Business › Business & Finance       31.01.2013

Cadbury Cocoa Partnership (CCP) donates to seven cocoa growing districts

Cadbury Cocoa Partnership (CCP)

Ehiamenkyene (ER), Jan. 29, GNA - The Cadbury Cocoa Partnership (CCP), an initiative of Cadbury worldwide, has donated assorted educational reading books at a cost of GH¢22,000.00 to seven cocoa growing districts in Ghana to boost the education of children in those areas.

 The donation, which formed part of the broad objective of the CCP to boost the living conditions of cocoa farmers and their children's access to quality education, was done symbolically at Ehiamenkyene in the Fanteakwa District in the Eastern Region on Tuesday.

The items would be distributed to the various reading clubs in the 209 communities within the seven districts that the CCP operates in Ghana.

The provision of the books was to address the difficulties of the patrons and the cocoa ambassadors, who take the children through extra curriculum activities during weekends and vacations to improve upon their education due to lack of books.

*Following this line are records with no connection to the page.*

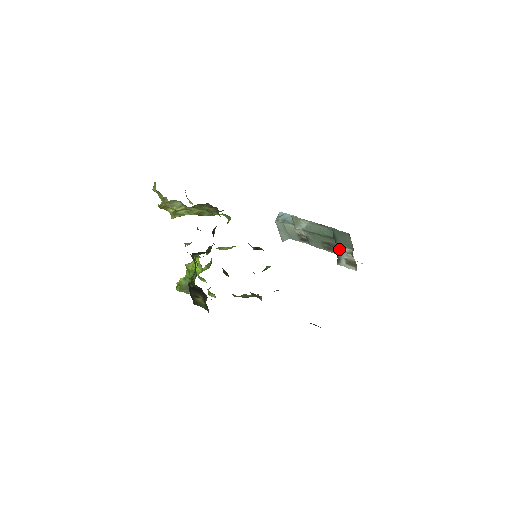
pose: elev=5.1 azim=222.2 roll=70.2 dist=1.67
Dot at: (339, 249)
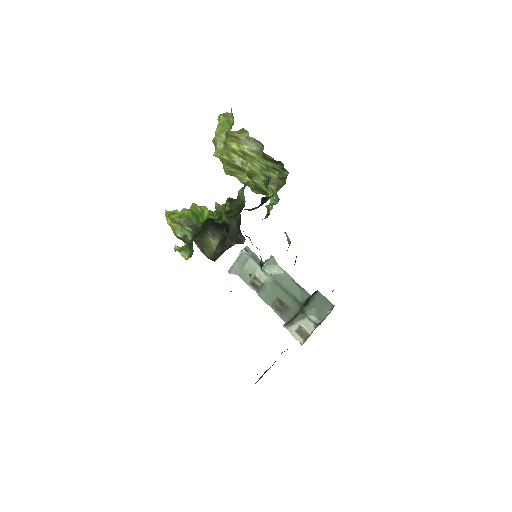
Dot at: (306, 313)
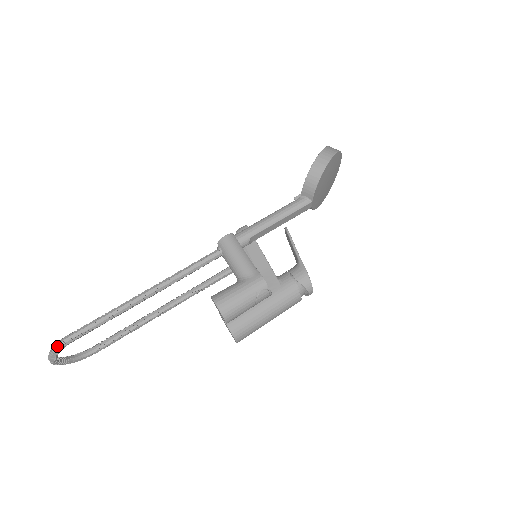
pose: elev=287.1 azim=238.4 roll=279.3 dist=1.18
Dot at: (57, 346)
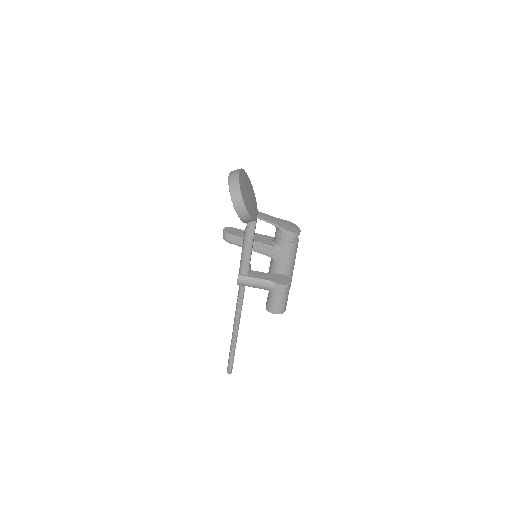
Dot at: (229, 373)
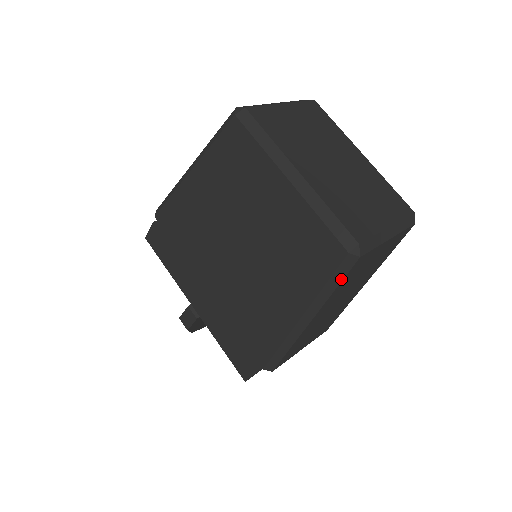
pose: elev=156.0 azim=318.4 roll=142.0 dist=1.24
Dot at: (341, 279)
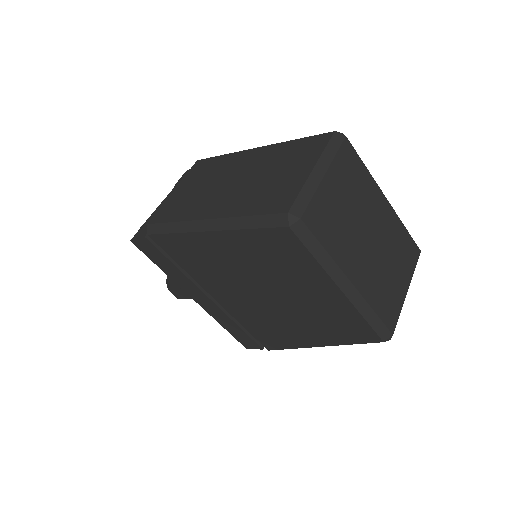
Dot at: occluded
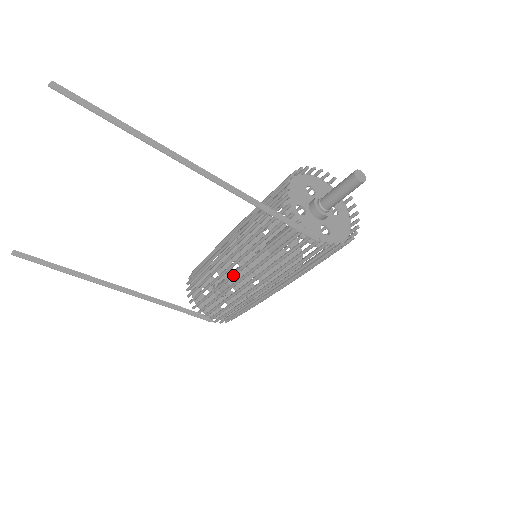
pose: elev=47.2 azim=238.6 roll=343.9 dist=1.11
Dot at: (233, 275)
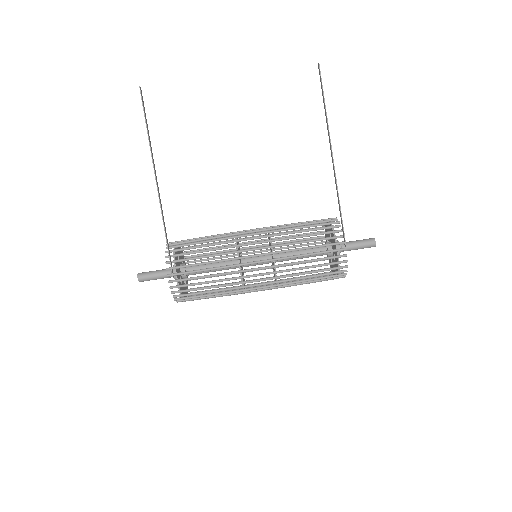
Dot at: (251, 243)
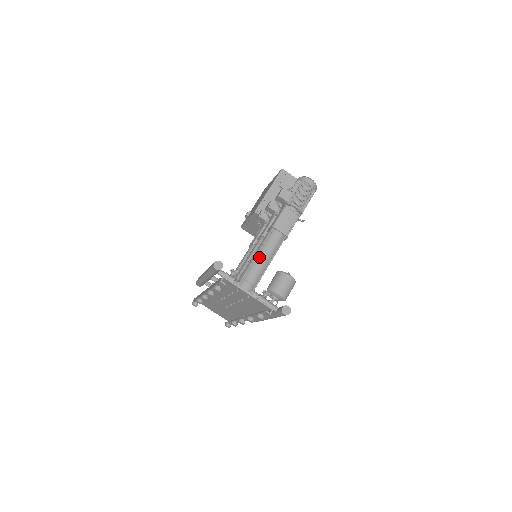
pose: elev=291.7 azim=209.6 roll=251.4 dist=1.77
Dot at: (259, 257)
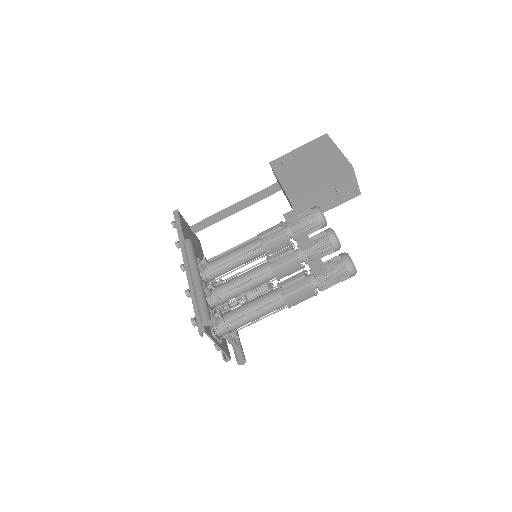
Dot at: (250, 316)
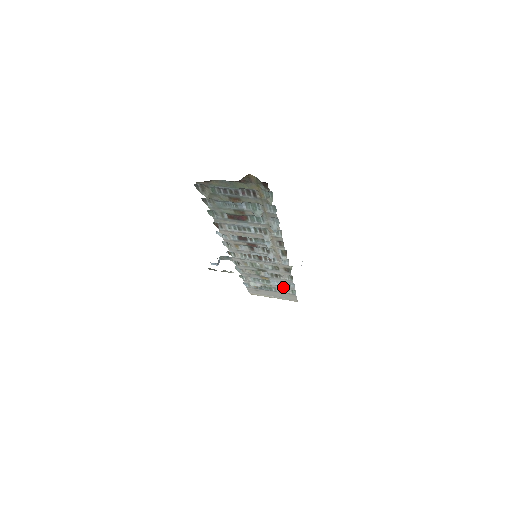
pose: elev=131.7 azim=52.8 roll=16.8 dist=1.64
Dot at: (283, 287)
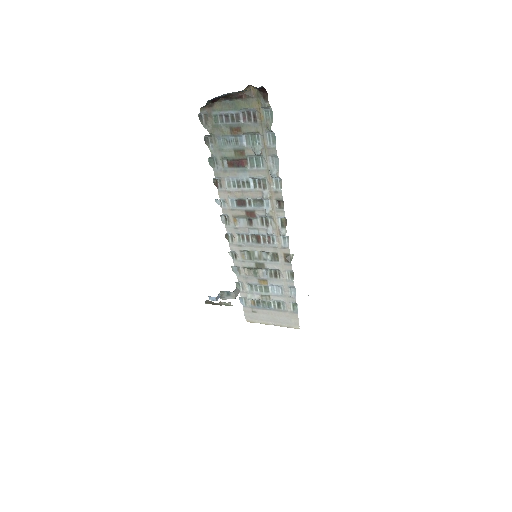
Dot at: (283, 298)
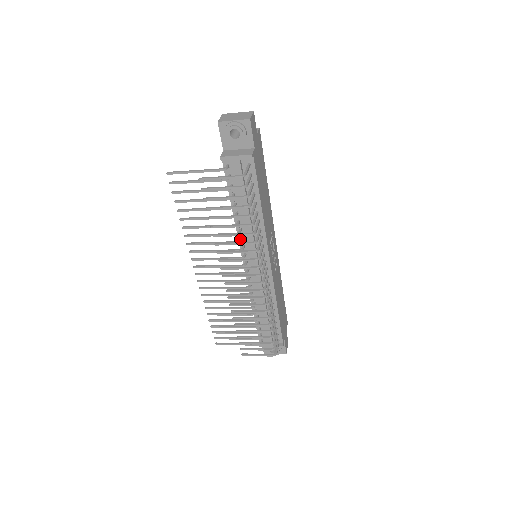
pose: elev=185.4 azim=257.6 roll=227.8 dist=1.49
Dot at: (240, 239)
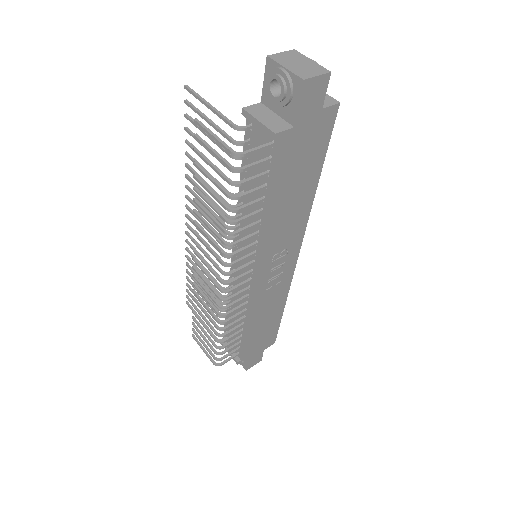
Dot at: (233, 226)
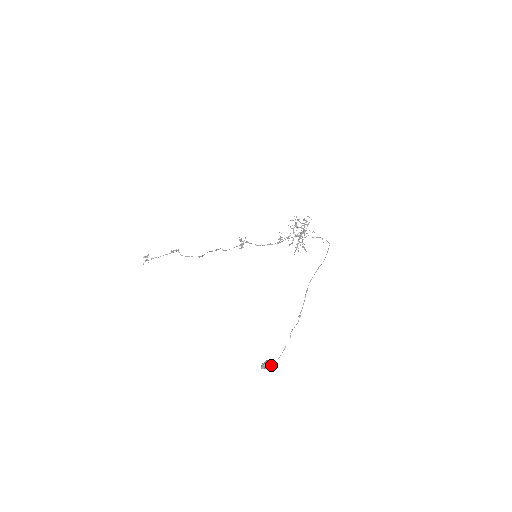
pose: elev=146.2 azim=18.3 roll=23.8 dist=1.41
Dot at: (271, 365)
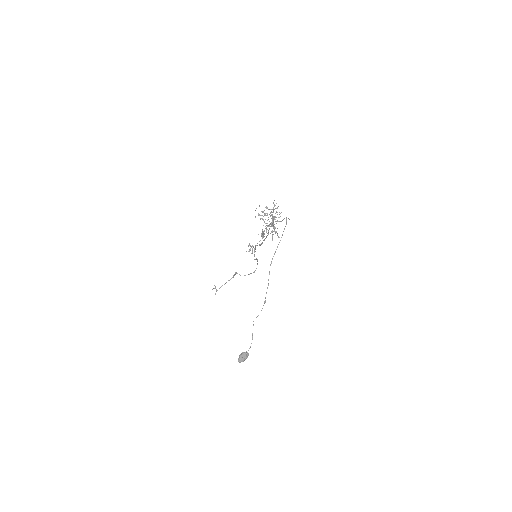
Dot at: (246, 357)
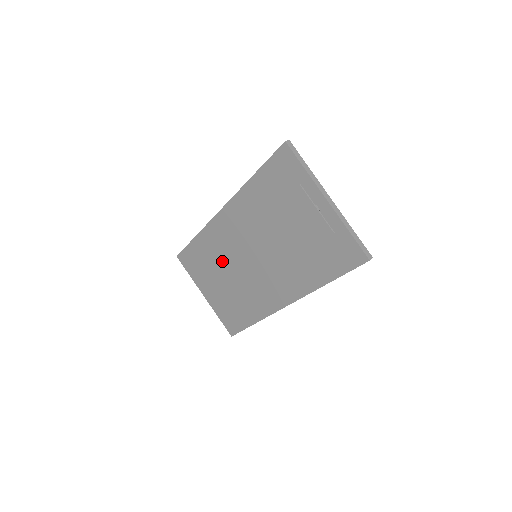
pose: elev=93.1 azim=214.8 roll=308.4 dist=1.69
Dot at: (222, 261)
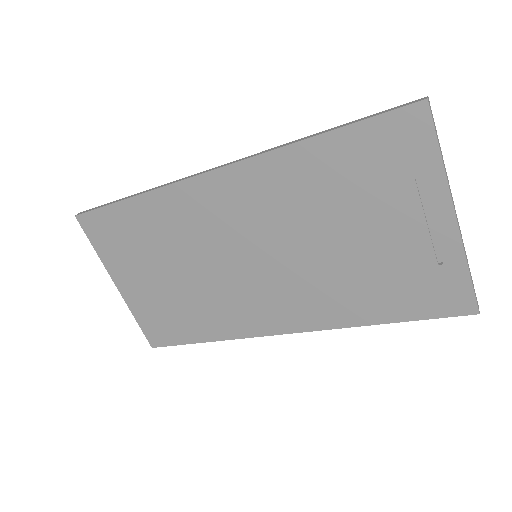
Dot at: (180, 247)
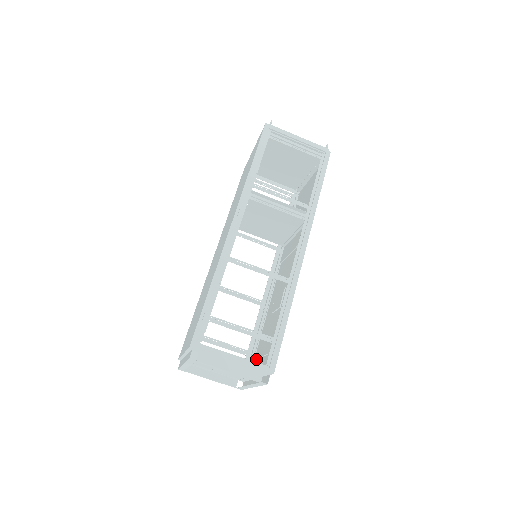
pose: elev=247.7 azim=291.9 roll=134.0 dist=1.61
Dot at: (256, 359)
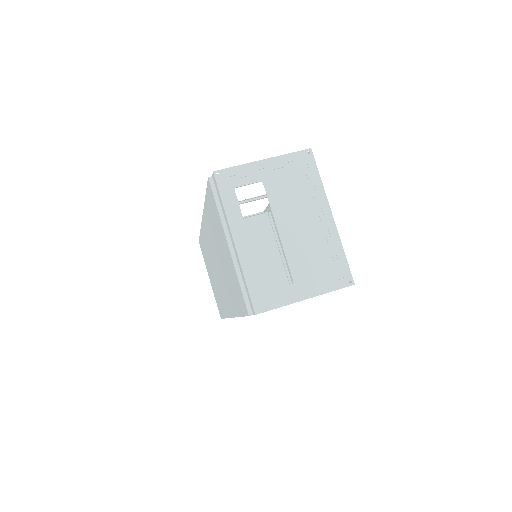
Dot at: occluded
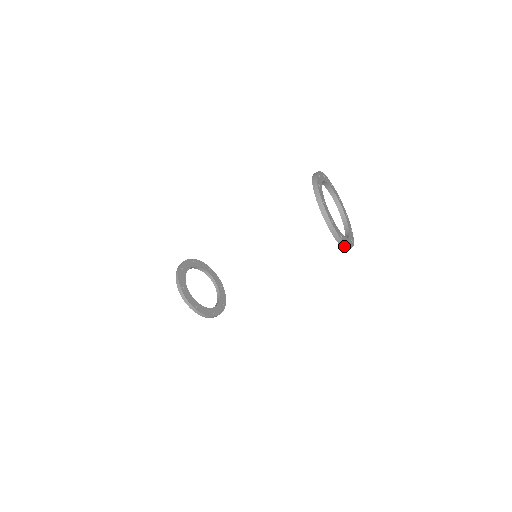
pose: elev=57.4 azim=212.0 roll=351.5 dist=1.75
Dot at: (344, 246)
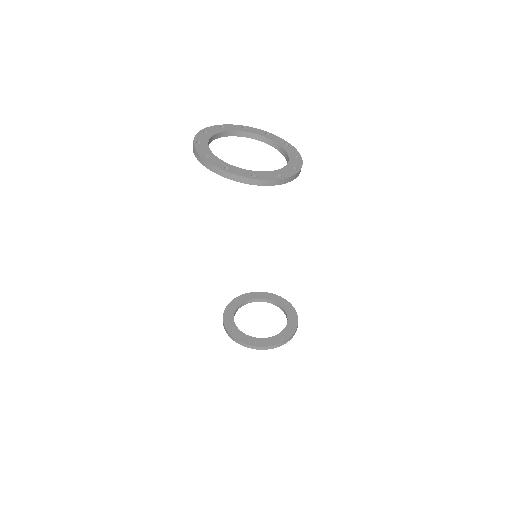
Dot at: (270, 183)
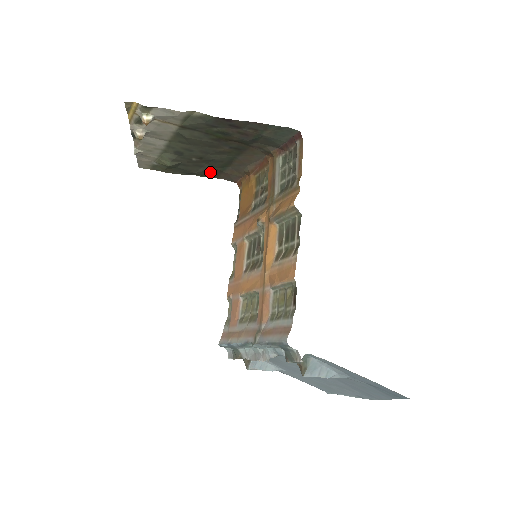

Ever since the clubs were established in rural communities throughout the country, it was noted that most of the schools lacked basic text books and other reading materials.

The ceremony attracted a large section of the operating partners of the CCP including the World Vision, Volunteer Services Overseas (VSO), and Care International, representatives of the Ghana Education Service (GES) and farmers of the cooperative societies of the CCP.

The CCP was initiated by Cadbury, a cocoa processing company to improve upon the living conditions of cocoa farmers, who produced cocoa for their operations, through sustainable programs such as alternative livelihoods, construction of basic needs such as water and school buildings and provision of facilities to boost the educational performance of wards of cocoa farmers.

So far the CCP had provided over 10,000 bicycles in the Eastern Region alone to children in cocoa growing communities, who walk more than four kilometers each day to school, provided over 5,000 solar lanterns to households to enable children in those communities to learn in the night as well as to provide energy for other additional income activities of cocoa farmers.

Presenting the books, Mrs Yaa Pepra Amekudzi, Country Director of the CCP, said the establishment of the CCP was informed by a research that showed that young people from cocoa growing areas lacked many facilities such as access to quality education and therefore migrated to urban areas in search of better life.

She said subsequently the reading clubs were formed to equip children in cocoa growing communities with reading skills to improve upon academic performance and to build confidence in engaging in thoughtful and informed discourse.

Mrs Amekudzi noted that despite the hard work of cocoa farmers, their children could not benefit from the cocoa scholarship due to low performance and indicated that since the inception of the CCP and the reading clubs, children in such communities had improved their performance remarkably evident in the results of the Basic Education Certificate Examination (BECE).

The Chief of Ehiamenkyene, Nene Nartey Kwao, thanked the CCP for their intervention over the years that had improved the living conditions of cocoa farmers in the area, particularly the access to quality education by their wards.

A patron of the reading club, Joshua Mensah Tenieson, who spoke with the Ghana News Agency (GNA) said the donation of the books was a relief since most of the children did not have even text books and hoped that the large range of the books would help bridge the gap of standards between children in the rural and urban areas.